Verbatim reproduction of the entries is required; images must be omitted.

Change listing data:
********************

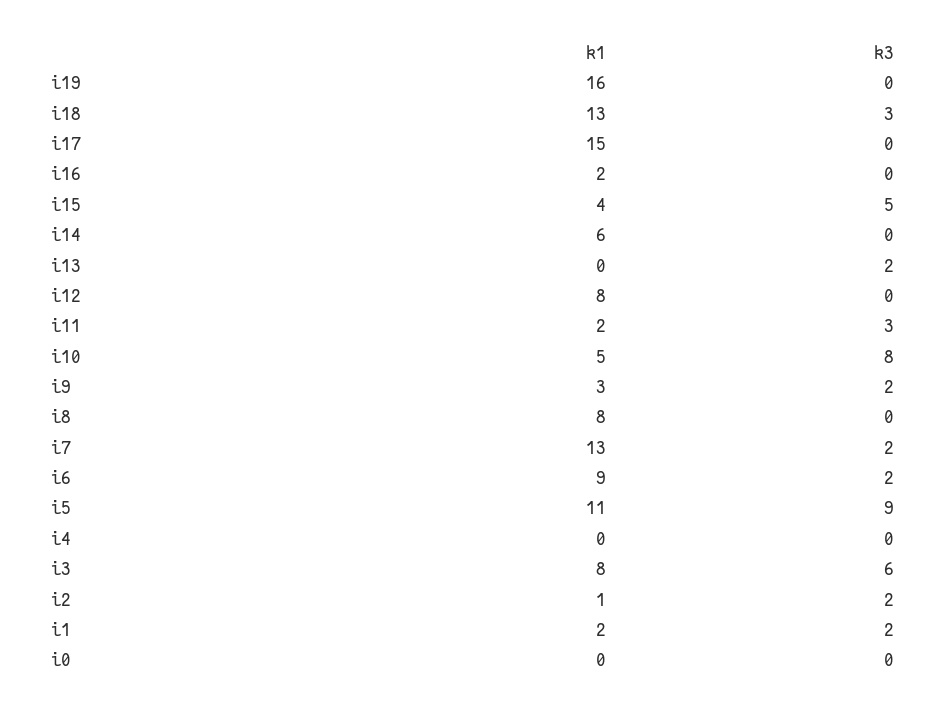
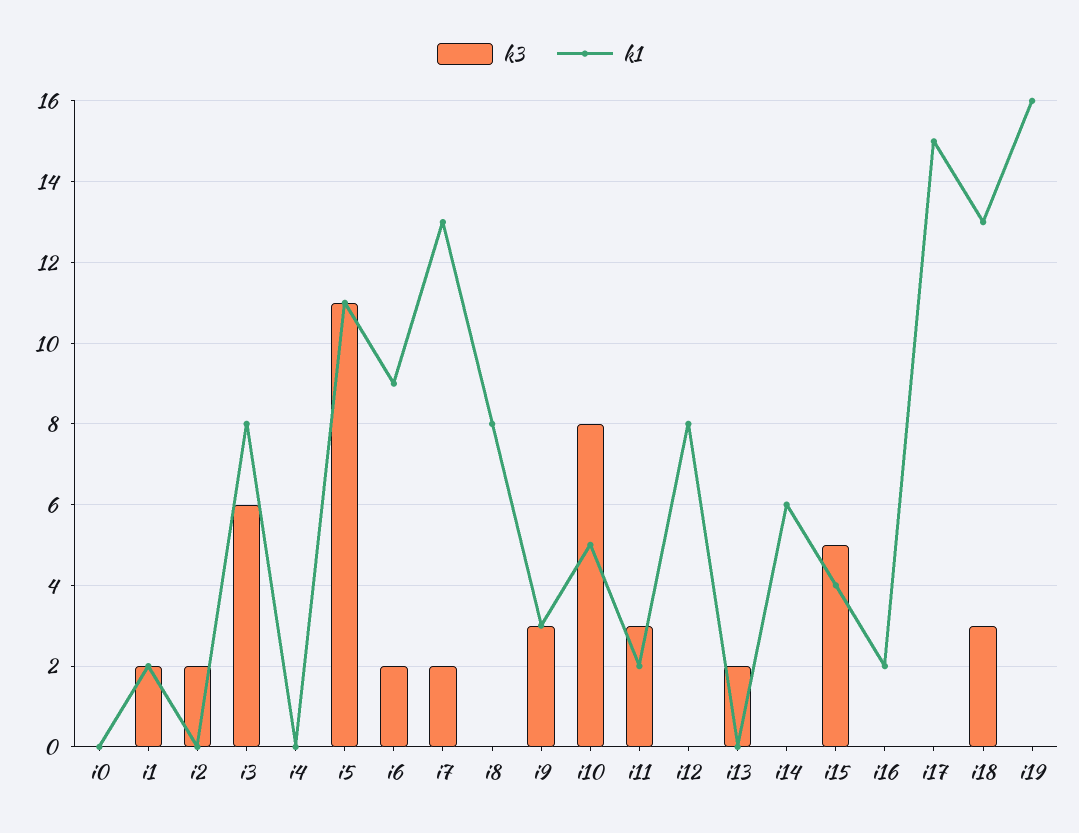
  {
    "k1": {
      "i19": 16,
      "i18": 13,
      "i17": 15,
      "i16": 2,
      "i15": 4,
      "i14": 6,
      "i13": 0,
      "i12": 8,
      "i11": 2,
      "i10": 5,
      "i9": 3,
      "i8": 8,
      "i7": 13,
      "i6": 9,
      "i5": 11,
      "i4": 0,
      "i3": 8,
-     "i2": 1,
+     "i2": 0,
      "i1": 2,
      "i0": 0
    },
    "k3": {
      "i19": 0,
      "i18": 3,
      "i17": 0,
      "i16": 0,
      "i15": 5,
      "i14": 0,
      "i13": 2,
      "i12": 0,
      "i11": 3,
      "i10": 8,
-     "i9": 2,
+     "i9": 3,
      "i8": 0,
      "i7": 2,
      "i6": 2,
-     "i5": 9,
+     "i5": 11,
      "i4": 0,
      "i3": 6,
      "i2": 2,
      "i1": 2,
      "i0": 0
    }
  }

********************

__TASK SOLUTION__
  {
    "k1": {
      "i19": 16,
      "i18": 13,
      "i17": 15,
      "i16": 2,
      "i15": 4,
      "i14": 6,
      "i13": 0,
      "i12": 8,
      "i11": 2,
      "i10": 5,
      "i9": 3,
      "i8": 8,
      "i7": 13,
      "i6": 9,
      "i5": 11,
      "i4": 0,
      "i3": 8,
-     "i2": 1,
+     "i2": 0,
      "i1": 2,
      "i0": 0
    },
    "k3": {
      "i19": 0,
      "i18": 3,
      "i17": 0,
      "i16": 0,
      "i15": 5,
      "i14": 0,
      "i13": 2,
      "i12": 0,
      "i11": 3,
      "i10": 8,
-     "i9": 2,
+     "i9": 3,
      "i8": 0,
      "i7": 2,
      "i6": 2,
-     "i5": 9,
+     "i5": 11,
      "i4": 0,
      "i3": 6,
      "i2": 2,
      "i1": 2,
      "i0": 0
    }
  }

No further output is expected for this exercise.